* **ЗАДАНИЕ**
Перепечатайте целиком, слово в слово, приведенный ниже текст об Алисе Коонен.

* **ИСХОДНЫЙ ТЕКСТ**
+++

А Станиславскому – и он не скрывал этого – талантливая актриса нужна была «для опытов». Однако становиться подопытным кроликом любимого наставника в планы Коонен не входило. 26 декабря 1912 года в дневнике появляется запись: «Я – не актриса Художественного театра». Но дело было не только в неистребимой витальности этой невероятной женщины. Актрисе было тесно в строгих границах системы своего учителя. В театре ее увлекал не психологический анализ характеров и выстраивание роли в четком соответствии с требованиями унылой реальности, а игра страстей, возможность окунуться в карнавальную стихию бытия. «Я убегаю от своего счастья. Я убегаю от своего учителя, – сокрушается Алиса. – Система оказалась злой разлучницей».
И из увенчанного лаврами МХТ она уходит в Свободный театр, только что созданный Константином Марджановым и просуществовавший всего один сезон 1913/14 годов. Станиславский воспринял это как предательство, а Алиса сделала шаг навстречу своей судьбе – Александру Таирову. В одной из анкет, которую Коонен заполняла в начале 20-х годов, на вопрос о том, мешает или помогает ей режиссер, она ответит: «До А.Я. Таирова все режиссеры мешали. Казалось, что могу сделать лучше. Режиссер помогает, когда дает индивидуальности развиваться». Ее индивидуальность расцвела на подмостках Камерного театра, который они фактически создали вместе с Таировым. «Дышу нашим театром, – заносит Коонен в дневник, – верю в его будущее и несу туда свою душу, свою любовь и здоровье».
Три с половиной десятилетия непрестанных поисков и фанатичного труда, невероятных спектаклей и фантастического успеха. На свою беду, Камерный никак не вписывался в стройные ряды деятелей социалистического реализма. Участь его была решена задолго до 27 мая 1949 года, когда вышло постановление Комитета по делам искусств об отстранении Таирова от руководства театром. Его и Коонен перевели в Театр им. Вахтангова, обладавшего совсем иной «группой крови». Гибели своего детища режиссер не вынес – через год его не стало. Муза и верная спутница пережила его почти на четверть века.

+++

* **ДАННЫЕ**
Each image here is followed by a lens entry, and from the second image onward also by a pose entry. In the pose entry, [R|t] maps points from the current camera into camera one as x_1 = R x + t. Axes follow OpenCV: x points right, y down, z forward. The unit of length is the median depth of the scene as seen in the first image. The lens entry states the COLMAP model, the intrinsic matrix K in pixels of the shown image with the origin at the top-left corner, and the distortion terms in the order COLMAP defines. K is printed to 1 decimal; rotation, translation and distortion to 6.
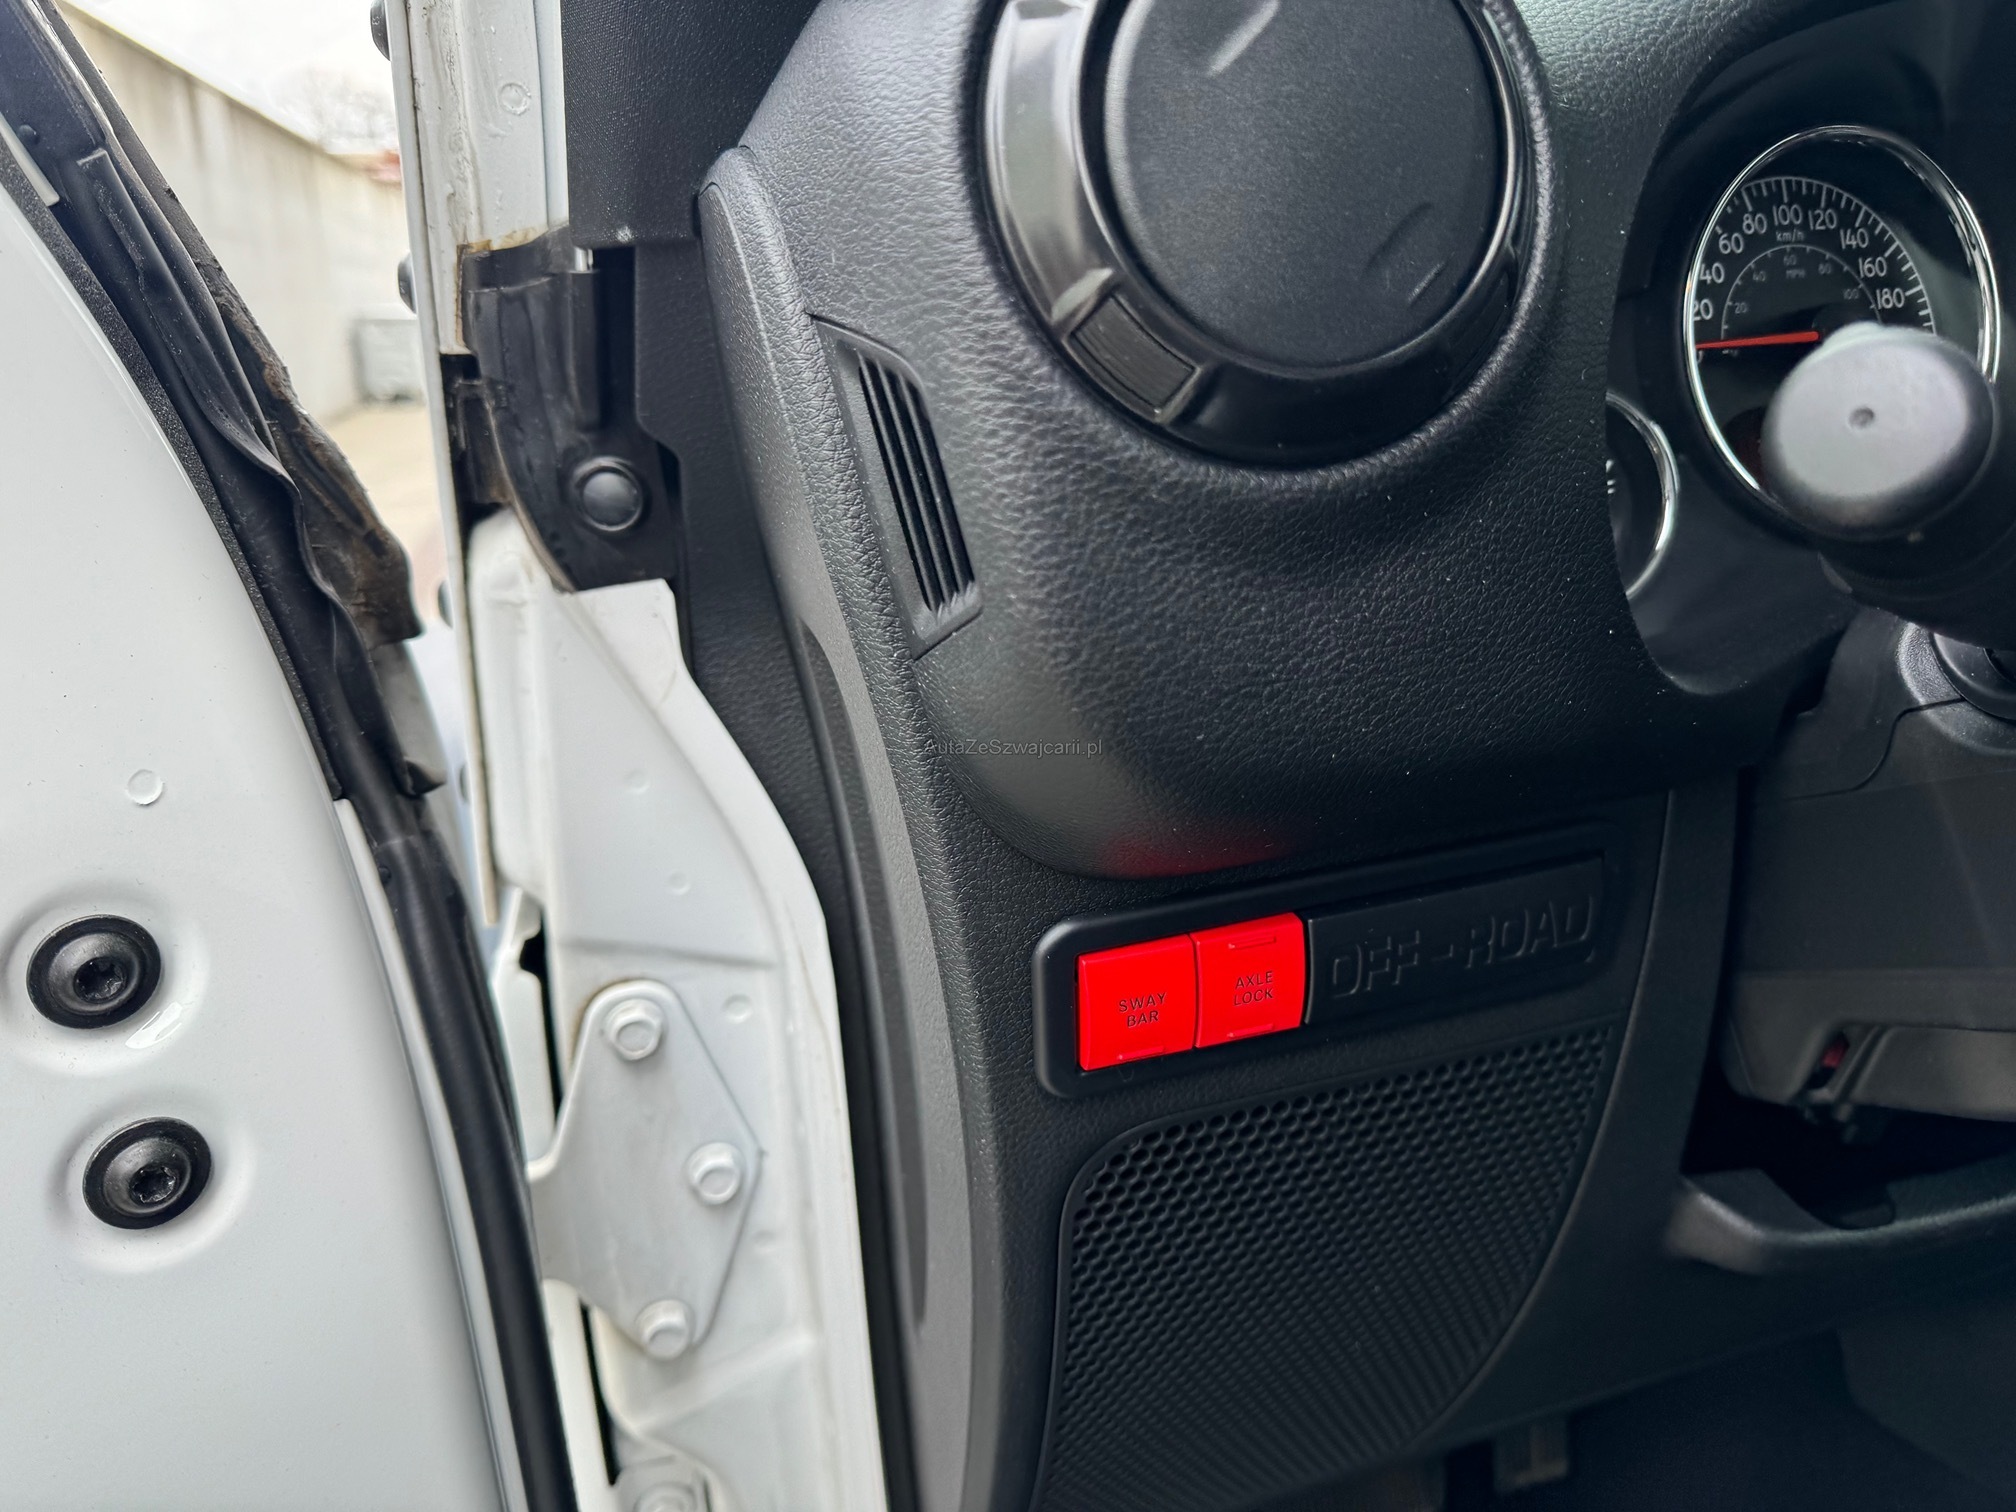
lens RADIAL K [[1534.6, 0, 1009.6], [0, 1534.6, 749.7], [0, 0, 1]] dist [-0.003604, -0.006052]
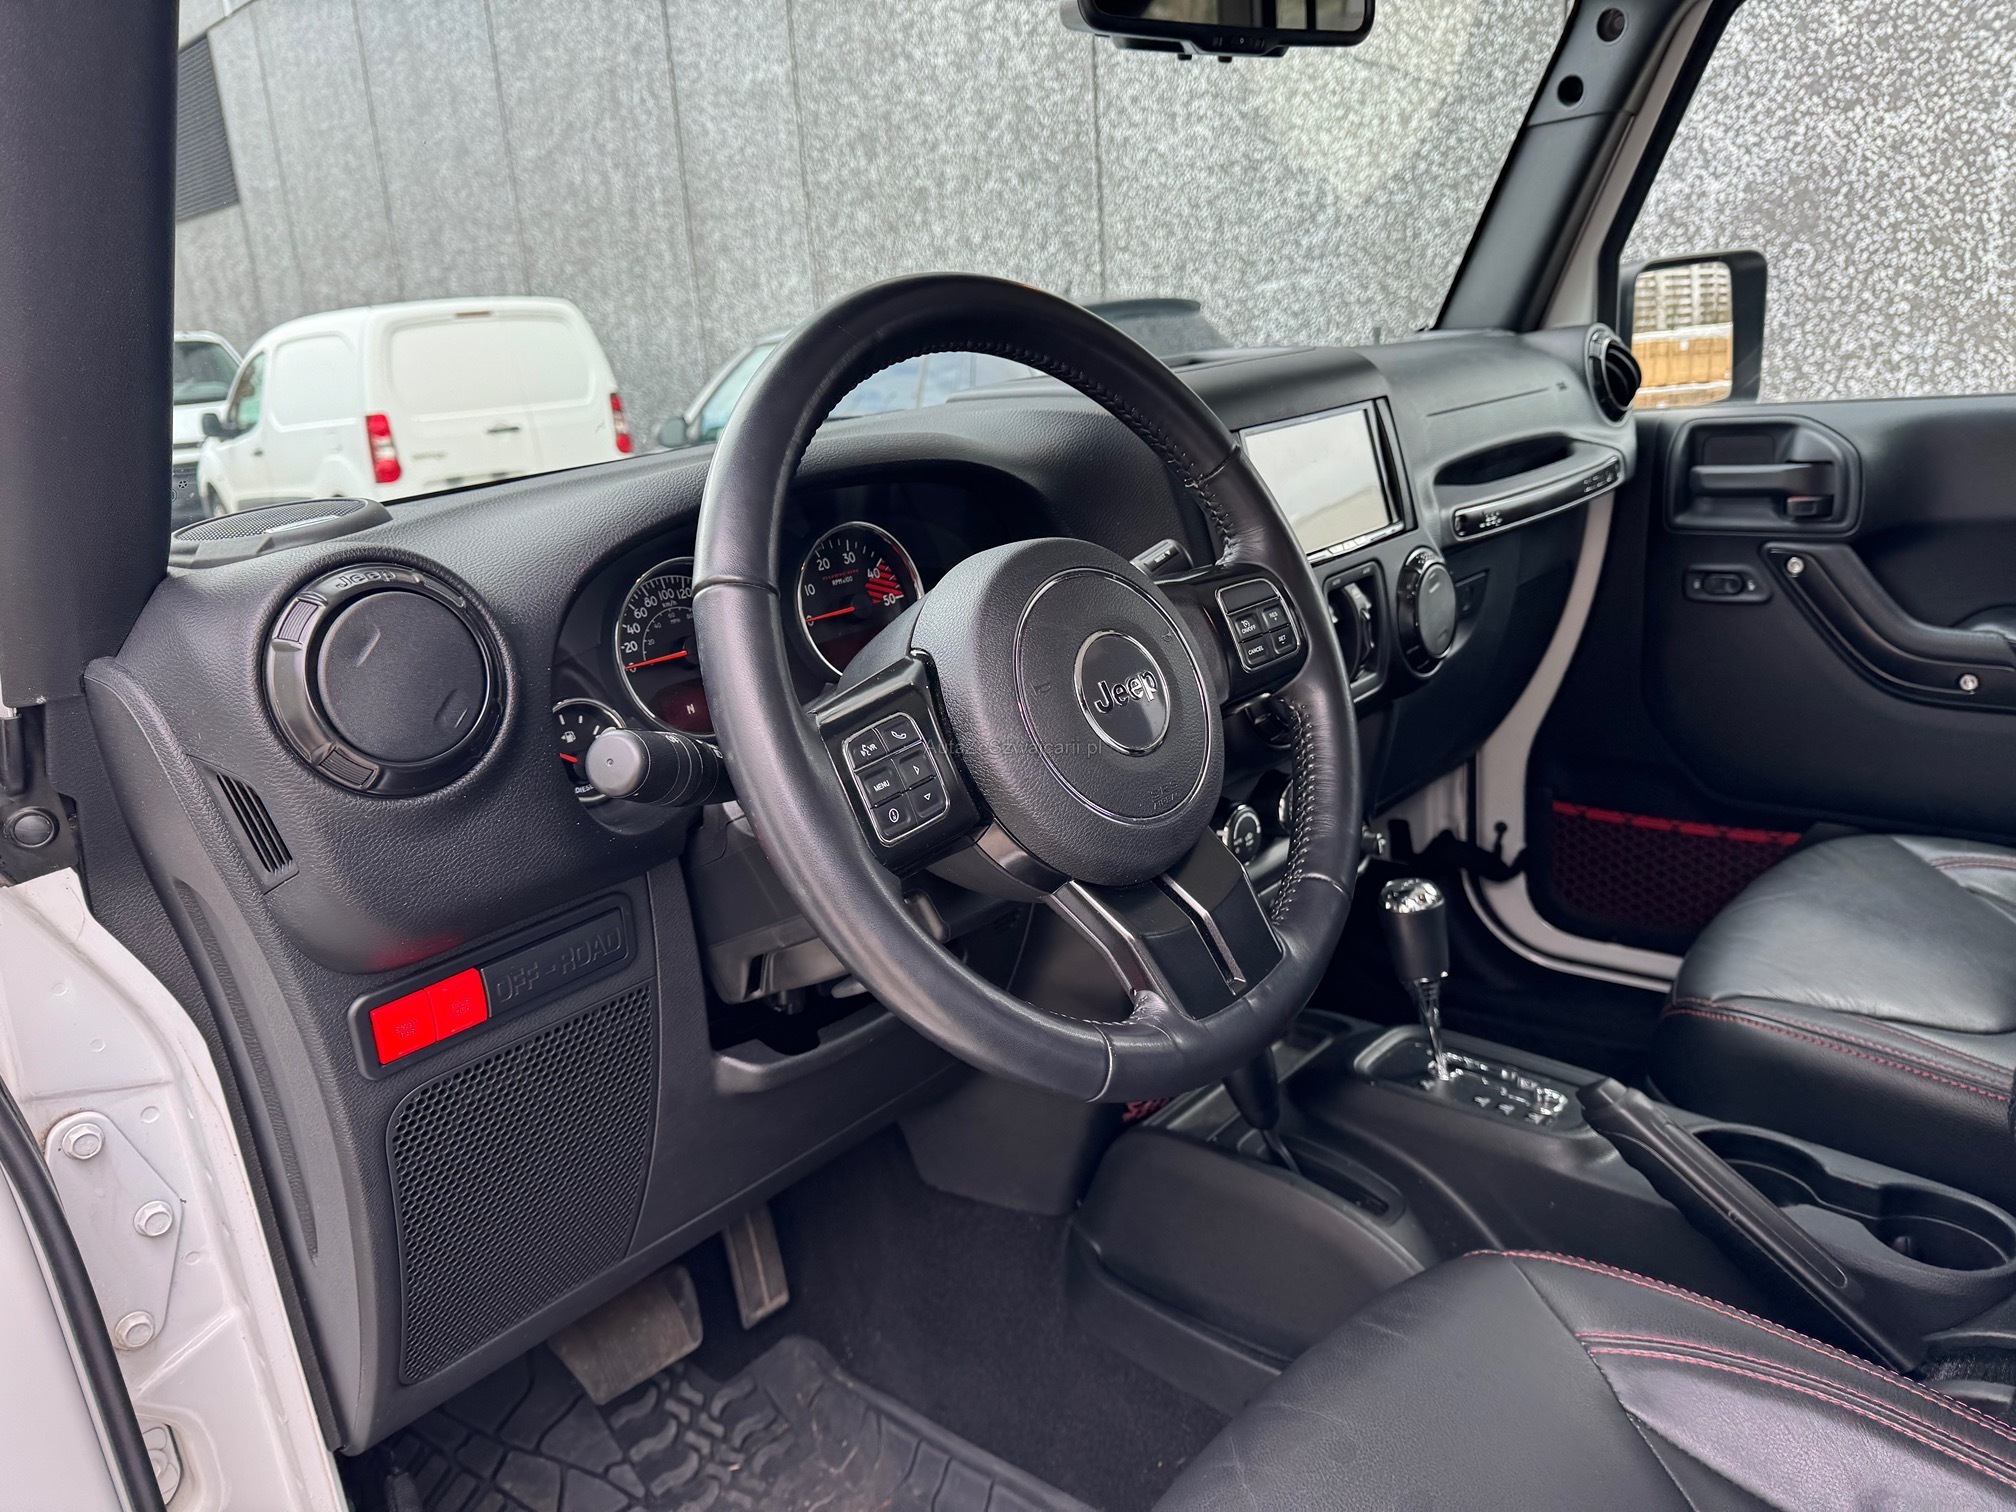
lens RADIAL K [[1442.2, 0, 1004.4], [0, 1442.2, 759.1], [0, 0, 1]] dist [0.012748, -0.007007]
pose [[0.873049, -0.165734, 0.458604, -0.042059], [0.186822, 0.982394, -0.000629, -0.037768], [-0.450425, 0.086226, 0.888641, -1.043387]]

+++

* **ОТВЕТ НА ЗАДАНИЕ**
А Станиславскому – и он не скрывал этого – талантливая актриса нужна была «для опытов». Однако становиться подопытным кроликом любимого наставника в планы Коонен не входило. 26 декабря 1912 года в дневнике появляется запись: «Я – не актриса Художественного театра». Но дело было не только в неистребимой витальности этой невероятной женщины. Актрисе было тесно в строгих границах системы своего учителя. В театре ее увлекал не психологический анализ характеров и выстраивание роли в четком соответствии с требованиями унылой реальности, а игра страстей, возможность окунуться в карнавальную стихию бытия. «Я убегаю от своего счастья. Я убегаю от своего учителя, – сокрушается Алиса. – Система оказалась злой разлучницей».
И из увенчанного лаврами МХТ она уходит в Свободный театр, только что созданный Константином Марджановым и просуществовавший всего один сезон 1913/14 годов. Станиславский воспринял это как предательство, а Алиса сделала шаг навстречу своей судьбе – Александру Таирову. В одной из анкет, которую Коонен заполняла в начале 20-х годов, на вопрос о том, мешает или помогает ей режиссер, она ответит: «До А.Я. Таирова все режиссеры мешали. Казалось, что могу сделать лучше. Режиссер помогает, когда дает индивидуальности развиваться». Ее индивидуальность расцвела на подмостках Камерного театра, который они фактически создали вместе с Таировым. «Дышу нашим театром, – заносит Коонен в дневник, – верю в его будущее и несу туда свою душу, свою любовь и здоровье».
Три с половиной десятилетия непрестанных поисков и фанатичного труда, невероятных спектаклей и фантастического успеха. На свою беду, Камерный никак не вписывался в стройные ряды деятелей социалистического реализма. Участь его была решена задолго до 27 мая 1949 года, когда вышло постановление Комитета по делам искусств об отстранении Таирова от руководства театром. Его и Коонен перевели в Театр им. Вахтангова, обладавшего совсем иной «группой крови». Гибели своего детища режиссер не вынес – через год его не стало. Муза и верная спутница пережила его почти на четверть века.